Milhares de civis ucranianos estão sendo detidos em toda a Rússia e nos territórios ucranianos que Moscou ocupa, em lugares que vão desde novas alas em prisões russas até porões úmidos. A maioria não tem status sob a lei russa. Os locais lembram os antigos gulags, campos de detenção para onde eram enviados os opositores ao regime soviético.
E a Rússia está planejando manter possivelmente milhares mais. Um documento do governo russo obtido pela agência de notícias Associated Press datado de janeiro delineou planos para criar 25 novas colônias prisionais e 6 outros centros de detenção na Ucrânia ocupada até 2026.
Além disso, o presidente russo, Vladimir Putin, assinou um decreto em maio permitindo que a Rússia envie pessoas de territórios que estão sob lei marcial, que inclui todo o território ucraniano ocupado pelos russos, para aqueles sem, como a Rússia. Isso facilita a deportação de ucranianos que resistem à ocupação, o que aconteceu em vários casos documentados.
Muitos civis são presos por transgressões tão pequenas quanto falar ucraniano ou simplesmente ser jovem em uma região ocupada, e muitas vezes são detidos sem acusações. Outros são acusados de terrorismo ou de atividades contrárias à “operação militar especial”.
TORTURA
Centenas são usados para trabalho escravo pelos militares da Rússia, para cavar trincheiras e outras fortificações, bem como valas comuns. A tortura faz parte da rotina, incluindo choques elétricos repetidos, espancamentos e sufocamento simulado. Muitos ex-prisioneiros testemunharam mortes. Um relatório da ONU documentou 77 execuções sumárias de civis cativos e a morte de um homem devido à tortura.
CRIMES
A Rússia não reconhece a detenção de civis. Mas os prisioneiros servem como futura moeda em troca de soldados russos, e a ONU disse que há evidências de civis sendo usados como escudos humanos nas linhas de frente.
A AP conversou com dezenas de pessoas, incluindo 20 ex-detentos, ex-prisioneiros de guerra, famílias de mais de uma dúzia de civis, dois funcionários da inteligência ucraniana e um negociador do governo. Seus relatos, bem como imagens de satélite, mídias sociais, documentos e cópias de cartas entregues pela Cruz Vermelha confirmam um sistema de detenção e abuso de civis que viola as Convenções de Genebra.

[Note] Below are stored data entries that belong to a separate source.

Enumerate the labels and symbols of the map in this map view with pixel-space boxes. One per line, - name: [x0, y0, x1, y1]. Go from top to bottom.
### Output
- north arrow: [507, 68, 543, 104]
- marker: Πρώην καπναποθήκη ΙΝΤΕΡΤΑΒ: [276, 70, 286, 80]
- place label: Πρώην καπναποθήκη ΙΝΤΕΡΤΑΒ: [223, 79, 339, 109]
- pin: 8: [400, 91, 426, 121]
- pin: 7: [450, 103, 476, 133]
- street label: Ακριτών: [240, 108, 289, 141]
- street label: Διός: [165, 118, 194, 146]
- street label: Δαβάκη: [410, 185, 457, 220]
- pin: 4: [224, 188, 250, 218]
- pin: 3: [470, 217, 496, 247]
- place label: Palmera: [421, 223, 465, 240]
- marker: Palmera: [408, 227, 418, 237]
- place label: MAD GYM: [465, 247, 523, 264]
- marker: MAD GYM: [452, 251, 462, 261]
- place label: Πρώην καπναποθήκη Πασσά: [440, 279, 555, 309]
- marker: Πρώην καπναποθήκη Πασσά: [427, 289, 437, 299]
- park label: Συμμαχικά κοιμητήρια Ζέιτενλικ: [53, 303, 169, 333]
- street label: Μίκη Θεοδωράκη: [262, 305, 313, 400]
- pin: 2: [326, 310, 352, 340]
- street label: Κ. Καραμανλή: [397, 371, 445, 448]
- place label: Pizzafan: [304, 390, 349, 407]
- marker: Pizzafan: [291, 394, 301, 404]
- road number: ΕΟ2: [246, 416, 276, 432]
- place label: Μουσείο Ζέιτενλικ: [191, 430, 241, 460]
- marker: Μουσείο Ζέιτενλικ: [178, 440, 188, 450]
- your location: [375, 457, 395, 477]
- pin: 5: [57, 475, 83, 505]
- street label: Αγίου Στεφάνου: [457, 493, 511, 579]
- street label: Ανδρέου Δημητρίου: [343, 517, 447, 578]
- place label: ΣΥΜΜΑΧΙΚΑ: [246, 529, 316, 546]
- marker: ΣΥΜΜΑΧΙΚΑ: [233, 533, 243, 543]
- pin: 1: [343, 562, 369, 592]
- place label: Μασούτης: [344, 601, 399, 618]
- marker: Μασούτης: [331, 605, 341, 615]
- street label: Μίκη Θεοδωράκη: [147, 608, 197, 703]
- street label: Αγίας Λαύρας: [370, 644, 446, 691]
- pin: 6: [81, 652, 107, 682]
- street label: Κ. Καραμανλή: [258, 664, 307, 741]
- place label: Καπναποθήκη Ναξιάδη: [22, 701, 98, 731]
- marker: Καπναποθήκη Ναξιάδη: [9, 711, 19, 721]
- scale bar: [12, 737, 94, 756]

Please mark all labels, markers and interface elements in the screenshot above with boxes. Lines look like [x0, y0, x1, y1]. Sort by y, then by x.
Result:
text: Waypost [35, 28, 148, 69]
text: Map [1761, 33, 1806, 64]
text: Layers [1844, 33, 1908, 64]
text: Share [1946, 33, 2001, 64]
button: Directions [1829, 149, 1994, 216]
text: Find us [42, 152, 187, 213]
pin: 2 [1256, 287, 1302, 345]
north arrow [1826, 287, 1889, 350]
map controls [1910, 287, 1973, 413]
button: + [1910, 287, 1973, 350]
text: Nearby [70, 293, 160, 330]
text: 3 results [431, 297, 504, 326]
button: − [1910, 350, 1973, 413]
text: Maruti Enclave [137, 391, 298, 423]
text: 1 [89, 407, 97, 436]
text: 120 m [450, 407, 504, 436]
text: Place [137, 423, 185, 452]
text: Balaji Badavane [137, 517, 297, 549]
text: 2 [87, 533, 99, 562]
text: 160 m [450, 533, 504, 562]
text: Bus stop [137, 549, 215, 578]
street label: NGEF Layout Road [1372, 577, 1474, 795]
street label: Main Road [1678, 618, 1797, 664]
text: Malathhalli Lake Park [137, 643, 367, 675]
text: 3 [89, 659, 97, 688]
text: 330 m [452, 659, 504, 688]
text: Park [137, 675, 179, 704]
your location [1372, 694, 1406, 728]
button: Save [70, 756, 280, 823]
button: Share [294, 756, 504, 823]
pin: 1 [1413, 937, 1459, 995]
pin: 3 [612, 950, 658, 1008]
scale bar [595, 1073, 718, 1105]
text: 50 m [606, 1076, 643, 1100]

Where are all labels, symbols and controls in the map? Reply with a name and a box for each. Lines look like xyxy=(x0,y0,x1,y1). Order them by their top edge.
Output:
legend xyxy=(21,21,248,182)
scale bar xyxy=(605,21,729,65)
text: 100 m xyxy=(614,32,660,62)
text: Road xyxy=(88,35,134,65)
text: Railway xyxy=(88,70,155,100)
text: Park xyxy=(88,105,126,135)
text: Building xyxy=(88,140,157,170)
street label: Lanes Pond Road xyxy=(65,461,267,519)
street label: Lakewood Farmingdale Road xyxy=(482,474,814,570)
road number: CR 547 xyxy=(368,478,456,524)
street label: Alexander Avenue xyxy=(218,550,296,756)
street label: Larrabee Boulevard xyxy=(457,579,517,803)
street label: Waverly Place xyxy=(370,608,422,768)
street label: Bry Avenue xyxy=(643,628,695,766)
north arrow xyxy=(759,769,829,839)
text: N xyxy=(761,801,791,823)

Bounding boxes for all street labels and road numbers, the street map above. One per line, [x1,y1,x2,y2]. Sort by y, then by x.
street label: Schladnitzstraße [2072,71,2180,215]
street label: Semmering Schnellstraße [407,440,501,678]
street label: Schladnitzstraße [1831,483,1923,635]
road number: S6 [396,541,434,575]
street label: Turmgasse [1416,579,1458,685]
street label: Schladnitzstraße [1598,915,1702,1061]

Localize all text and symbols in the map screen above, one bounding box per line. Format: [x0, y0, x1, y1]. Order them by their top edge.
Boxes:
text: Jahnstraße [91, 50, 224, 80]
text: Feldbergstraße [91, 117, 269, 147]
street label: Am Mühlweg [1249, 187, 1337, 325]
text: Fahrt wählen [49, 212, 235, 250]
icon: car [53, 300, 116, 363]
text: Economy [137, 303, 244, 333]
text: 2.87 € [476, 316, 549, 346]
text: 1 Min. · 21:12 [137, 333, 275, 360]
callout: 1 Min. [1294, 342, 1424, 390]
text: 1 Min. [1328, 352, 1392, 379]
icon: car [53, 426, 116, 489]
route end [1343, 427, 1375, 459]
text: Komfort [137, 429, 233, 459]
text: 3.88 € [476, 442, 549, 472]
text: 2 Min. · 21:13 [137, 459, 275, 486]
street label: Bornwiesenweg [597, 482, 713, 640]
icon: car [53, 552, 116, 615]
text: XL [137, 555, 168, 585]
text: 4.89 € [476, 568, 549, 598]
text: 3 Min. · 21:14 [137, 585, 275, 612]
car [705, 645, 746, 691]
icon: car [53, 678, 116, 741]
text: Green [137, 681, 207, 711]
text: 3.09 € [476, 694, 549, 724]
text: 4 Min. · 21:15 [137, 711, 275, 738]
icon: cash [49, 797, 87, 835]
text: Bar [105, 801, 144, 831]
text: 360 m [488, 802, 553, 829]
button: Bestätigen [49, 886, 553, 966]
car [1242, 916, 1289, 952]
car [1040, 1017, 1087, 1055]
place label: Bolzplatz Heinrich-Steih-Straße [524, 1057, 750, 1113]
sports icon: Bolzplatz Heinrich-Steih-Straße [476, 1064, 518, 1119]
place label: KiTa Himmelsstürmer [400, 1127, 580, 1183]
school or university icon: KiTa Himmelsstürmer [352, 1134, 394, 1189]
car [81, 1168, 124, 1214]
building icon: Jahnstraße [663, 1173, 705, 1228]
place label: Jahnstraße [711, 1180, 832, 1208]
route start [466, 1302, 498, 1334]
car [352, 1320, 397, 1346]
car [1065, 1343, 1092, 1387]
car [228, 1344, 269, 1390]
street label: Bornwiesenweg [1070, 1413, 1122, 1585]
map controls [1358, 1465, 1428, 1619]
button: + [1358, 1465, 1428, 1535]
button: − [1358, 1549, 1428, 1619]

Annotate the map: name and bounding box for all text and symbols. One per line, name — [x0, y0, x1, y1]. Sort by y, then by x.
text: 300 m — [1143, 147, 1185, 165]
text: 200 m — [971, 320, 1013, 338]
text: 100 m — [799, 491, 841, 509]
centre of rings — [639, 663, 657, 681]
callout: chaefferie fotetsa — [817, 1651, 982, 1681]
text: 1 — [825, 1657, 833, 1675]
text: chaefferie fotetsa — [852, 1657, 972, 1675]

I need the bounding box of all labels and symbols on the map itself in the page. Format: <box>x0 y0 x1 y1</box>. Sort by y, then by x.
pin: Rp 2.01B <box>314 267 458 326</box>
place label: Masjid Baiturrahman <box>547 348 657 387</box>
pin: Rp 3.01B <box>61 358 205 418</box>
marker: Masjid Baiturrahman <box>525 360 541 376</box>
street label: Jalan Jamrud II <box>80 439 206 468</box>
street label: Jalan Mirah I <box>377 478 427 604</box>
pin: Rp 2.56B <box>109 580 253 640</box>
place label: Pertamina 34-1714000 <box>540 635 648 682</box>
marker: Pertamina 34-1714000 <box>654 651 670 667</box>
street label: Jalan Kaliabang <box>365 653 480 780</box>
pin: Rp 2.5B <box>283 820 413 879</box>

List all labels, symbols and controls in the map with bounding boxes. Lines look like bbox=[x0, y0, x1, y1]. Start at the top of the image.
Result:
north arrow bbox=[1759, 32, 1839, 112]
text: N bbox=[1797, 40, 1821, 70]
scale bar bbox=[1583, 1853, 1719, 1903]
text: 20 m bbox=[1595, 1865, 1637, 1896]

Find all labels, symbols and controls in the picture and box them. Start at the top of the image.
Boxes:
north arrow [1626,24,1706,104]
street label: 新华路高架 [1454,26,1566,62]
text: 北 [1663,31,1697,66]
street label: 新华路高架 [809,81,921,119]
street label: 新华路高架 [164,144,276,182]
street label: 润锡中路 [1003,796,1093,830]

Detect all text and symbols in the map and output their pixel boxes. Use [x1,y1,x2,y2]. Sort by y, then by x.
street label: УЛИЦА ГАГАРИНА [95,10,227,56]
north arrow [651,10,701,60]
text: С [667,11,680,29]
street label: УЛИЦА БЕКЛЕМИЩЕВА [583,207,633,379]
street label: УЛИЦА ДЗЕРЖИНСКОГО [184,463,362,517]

O novo prédio no complexo da Colônia Prisional n.º 2 tem pelo menos dois andares de altura, separado da prisão principal por uma parede grossa. A instalação na região de Rostov, no leste da Rússia, aumentou desde o início da guerra, de acordo com imagens de satélite. Ele poderia facilmente abrigar as centenas de civis detidos, de acordo com ex-prisioneiros, famílias dos desaparecidos, ativistas de direitos humanos e advogados russos.
O prédio em Rostov é um dos pelo menos 40 centros de detenção na Rússia e em Belarus, além dos 63 improvisados em território ucraniano ocupado. A natureza obscura do sistema torna difícil saber exatamente quantos civis estão detidos. A Ucrânia conseguiu confirmar detalhes de mil acusados.
Pelo menos 4 mil civis estão detidos na Rússia e pelo menos o mesmo número está espalhado pelos territórios ocupados, de acordo com Vladimir Osechkin, ativista de direitos humanos russo. Osechkin mostrou um documento do governo russo dizendo que 119 pessoas “opostas à operação militar especial” na Ucrânia foram transferidas de avião para a principal colônia prisional de Voronezh. Muitos ucranianos posteriormente libertados pela Rússia também descreveram transferências de aviões.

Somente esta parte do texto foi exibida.